Extrait à lire
★ ★ ★ ★

A. Allégations des plaignants

A. Allégations des plaignants
  1. 30. Dans leur communication du 29 août 1991, les plaignants allèguent que le gouvernement du Québec a enfreint les conventions internationales sur la liberté syndicale en adoptant en mai 1990 une loi assurant la continuité des services d'électricité d'Hydro-Québec (ci-après appelée "la loi no 58") imposant le retour au travail à quelque 15.700 travailleurs de la société d'Etat, regroupés en six unités de négociation et trois sections locales, assurant la production et la fourniture d'électricité dans l'ensemble de la province de Québec.

★ ★ ★ ★

Tâche assignée
D'après l'extrait, combien de travailleurs la loi no 58 obligeait-elle à retourner au travail ?

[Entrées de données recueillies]

★ ★ ★ ★

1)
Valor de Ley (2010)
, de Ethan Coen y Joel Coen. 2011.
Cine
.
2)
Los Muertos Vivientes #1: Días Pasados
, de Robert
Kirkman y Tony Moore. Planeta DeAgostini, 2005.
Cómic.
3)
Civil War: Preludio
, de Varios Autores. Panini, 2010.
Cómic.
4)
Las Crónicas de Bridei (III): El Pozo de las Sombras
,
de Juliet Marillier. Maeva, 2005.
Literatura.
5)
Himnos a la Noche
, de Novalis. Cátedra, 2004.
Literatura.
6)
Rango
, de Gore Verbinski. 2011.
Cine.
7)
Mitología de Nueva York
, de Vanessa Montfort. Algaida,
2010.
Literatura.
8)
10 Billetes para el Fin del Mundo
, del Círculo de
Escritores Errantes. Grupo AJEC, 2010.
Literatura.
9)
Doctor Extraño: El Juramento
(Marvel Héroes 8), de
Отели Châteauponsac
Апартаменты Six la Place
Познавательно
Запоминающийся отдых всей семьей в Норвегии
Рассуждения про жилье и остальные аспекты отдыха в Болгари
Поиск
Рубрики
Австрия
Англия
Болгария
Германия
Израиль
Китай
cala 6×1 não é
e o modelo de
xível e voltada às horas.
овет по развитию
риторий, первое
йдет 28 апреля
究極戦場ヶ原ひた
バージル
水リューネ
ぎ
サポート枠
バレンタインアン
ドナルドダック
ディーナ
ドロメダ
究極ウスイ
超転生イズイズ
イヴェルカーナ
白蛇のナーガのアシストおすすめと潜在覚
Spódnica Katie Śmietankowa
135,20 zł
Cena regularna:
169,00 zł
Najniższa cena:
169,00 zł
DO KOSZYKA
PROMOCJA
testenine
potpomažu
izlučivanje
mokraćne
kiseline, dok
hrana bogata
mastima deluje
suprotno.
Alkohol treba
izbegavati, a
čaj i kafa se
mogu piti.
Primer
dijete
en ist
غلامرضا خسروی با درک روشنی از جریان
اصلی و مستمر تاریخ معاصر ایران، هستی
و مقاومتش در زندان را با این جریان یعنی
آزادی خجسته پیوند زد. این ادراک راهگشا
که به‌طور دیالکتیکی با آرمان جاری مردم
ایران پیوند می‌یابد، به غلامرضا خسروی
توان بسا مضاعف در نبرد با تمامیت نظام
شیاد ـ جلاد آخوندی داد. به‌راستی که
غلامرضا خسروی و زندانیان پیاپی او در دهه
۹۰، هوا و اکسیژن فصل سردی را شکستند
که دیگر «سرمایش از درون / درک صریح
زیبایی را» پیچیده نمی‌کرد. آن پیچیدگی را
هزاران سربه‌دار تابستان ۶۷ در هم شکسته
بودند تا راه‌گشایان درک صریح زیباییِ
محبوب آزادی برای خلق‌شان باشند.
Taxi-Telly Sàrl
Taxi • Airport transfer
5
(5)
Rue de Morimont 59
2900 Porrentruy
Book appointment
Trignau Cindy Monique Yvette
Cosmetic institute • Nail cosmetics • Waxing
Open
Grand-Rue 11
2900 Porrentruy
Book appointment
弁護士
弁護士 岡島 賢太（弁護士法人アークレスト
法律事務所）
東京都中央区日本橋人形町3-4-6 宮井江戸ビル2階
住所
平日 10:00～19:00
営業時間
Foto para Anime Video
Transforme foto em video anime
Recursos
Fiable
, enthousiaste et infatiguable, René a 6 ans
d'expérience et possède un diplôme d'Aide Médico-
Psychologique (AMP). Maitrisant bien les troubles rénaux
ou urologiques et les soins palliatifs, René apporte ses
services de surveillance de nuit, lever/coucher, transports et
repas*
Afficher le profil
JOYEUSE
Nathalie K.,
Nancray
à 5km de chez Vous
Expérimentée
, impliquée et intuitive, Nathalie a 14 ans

★ ★ ★ ★

Réponse
Quelque 15.700 travailleurs de la société d'État.